**Material shown**:
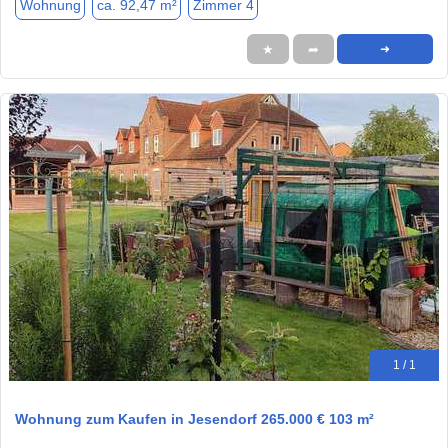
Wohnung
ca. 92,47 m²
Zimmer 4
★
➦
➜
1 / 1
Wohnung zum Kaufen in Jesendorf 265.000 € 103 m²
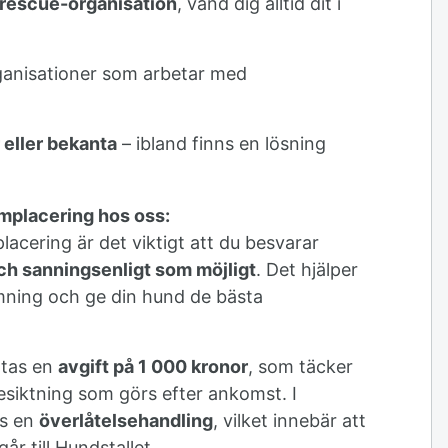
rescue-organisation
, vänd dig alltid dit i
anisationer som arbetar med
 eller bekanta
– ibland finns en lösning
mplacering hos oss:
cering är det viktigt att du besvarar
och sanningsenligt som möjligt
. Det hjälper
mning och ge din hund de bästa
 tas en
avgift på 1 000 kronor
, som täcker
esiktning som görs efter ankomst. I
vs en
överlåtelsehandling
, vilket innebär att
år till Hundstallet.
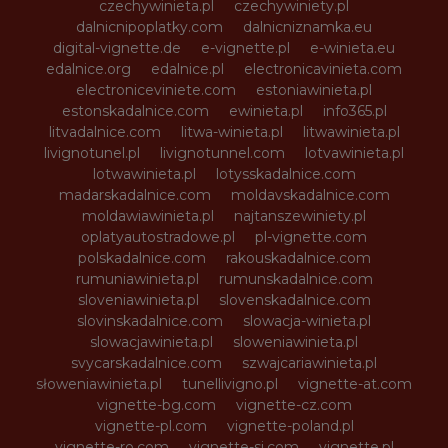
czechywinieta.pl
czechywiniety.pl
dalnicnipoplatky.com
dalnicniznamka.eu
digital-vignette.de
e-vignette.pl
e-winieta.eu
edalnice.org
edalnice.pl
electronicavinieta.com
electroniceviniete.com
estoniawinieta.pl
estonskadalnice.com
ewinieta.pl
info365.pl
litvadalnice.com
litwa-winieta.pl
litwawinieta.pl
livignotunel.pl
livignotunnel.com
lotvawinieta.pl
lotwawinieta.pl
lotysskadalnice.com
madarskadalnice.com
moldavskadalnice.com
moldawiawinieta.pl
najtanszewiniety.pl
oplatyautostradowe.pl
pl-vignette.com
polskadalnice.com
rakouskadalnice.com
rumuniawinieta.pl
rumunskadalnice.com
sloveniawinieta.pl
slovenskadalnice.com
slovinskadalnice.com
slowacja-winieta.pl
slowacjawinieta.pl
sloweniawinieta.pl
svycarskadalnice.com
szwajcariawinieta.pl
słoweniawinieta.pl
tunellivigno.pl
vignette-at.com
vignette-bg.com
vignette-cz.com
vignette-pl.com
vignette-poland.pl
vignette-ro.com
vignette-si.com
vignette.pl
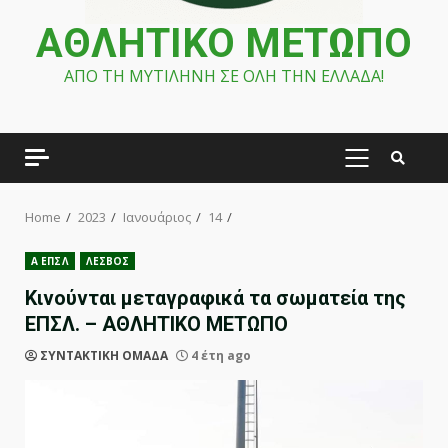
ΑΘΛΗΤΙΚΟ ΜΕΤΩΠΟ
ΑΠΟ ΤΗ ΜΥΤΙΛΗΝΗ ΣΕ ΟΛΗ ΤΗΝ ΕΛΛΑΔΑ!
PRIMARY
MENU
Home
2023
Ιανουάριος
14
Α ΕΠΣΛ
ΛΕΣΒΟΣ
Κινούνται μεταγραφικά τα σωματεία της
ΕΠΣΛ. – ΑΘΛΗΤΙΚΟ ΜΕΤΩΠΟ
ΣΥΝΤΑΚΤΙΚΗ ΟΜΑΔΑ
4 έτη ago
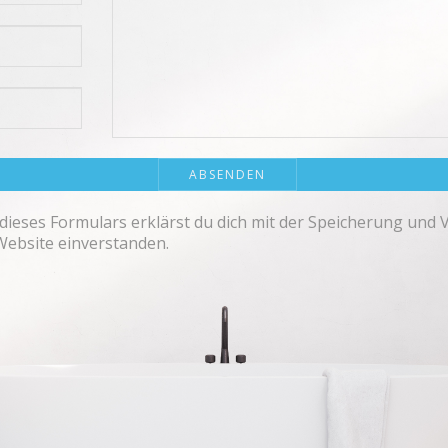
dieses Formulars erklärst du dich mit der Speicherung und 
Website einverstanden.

**Your goal**:
Leave the pictures out and reproduce exactly the lines from the line with "lotvawinieta.pl" to the end of the material above.

**Exercise output**:
lotvawinieta.pl
lotwawinieta.pl
lotysskadalnice.com
madarskadalnice.com
moldavskadalnice.com
moldawiawinieta.pl
najtanszewiniety.pl
oplatyautostradowe.pl
pl-vignette.com
polskadalnice.com
rakouskadalnice.com
rumuniawinieta.pl
rumunskadalnice.com
sloveniawinieta.pl
slovenskadalnice.com
slovinskadalnice.com
slowacja-winieta.pl
slowacjawinieta.pl
sloweniawinieta.pl
svycarskadalnice.com
szwajcariawinieta.pl
słoweniawinieta.pl
tunellivigno.pl
vignette-at.com
vignette-bg.com
vignette-cz.com
vignette-pl.com
vignette-poland.pl
vignette-ro.com
vignette-si.com
vignette.pl
ΑΘΛΗΤΙΚΟ ΜΕΤΩΠΟ
ΑΠΟ ΤΗ ΜΥΤΙΛΗΝΗ ΣΕ ΟΛΗ ΤΗΝ ΕΛΛΑΔΑ!
PRIMARY
MENU
Home
2023
Ιανουάριος
14
Α ΕΠΣΛ
ΛΕΣΒΟΣ
Κινούνται μεταγραφικά τα σωματεία της
ΕΠΣΛ. – ΑΘΛΗΤΙΚΟ ΜΕΤΩΠΟ
ΣΥΝΤΑΚΤΙΚΗ ΟΜΑΔΑ
4 έτη ago
dieses Formulars erklärst du dich mit der Speicherung und 
Website einverstanden.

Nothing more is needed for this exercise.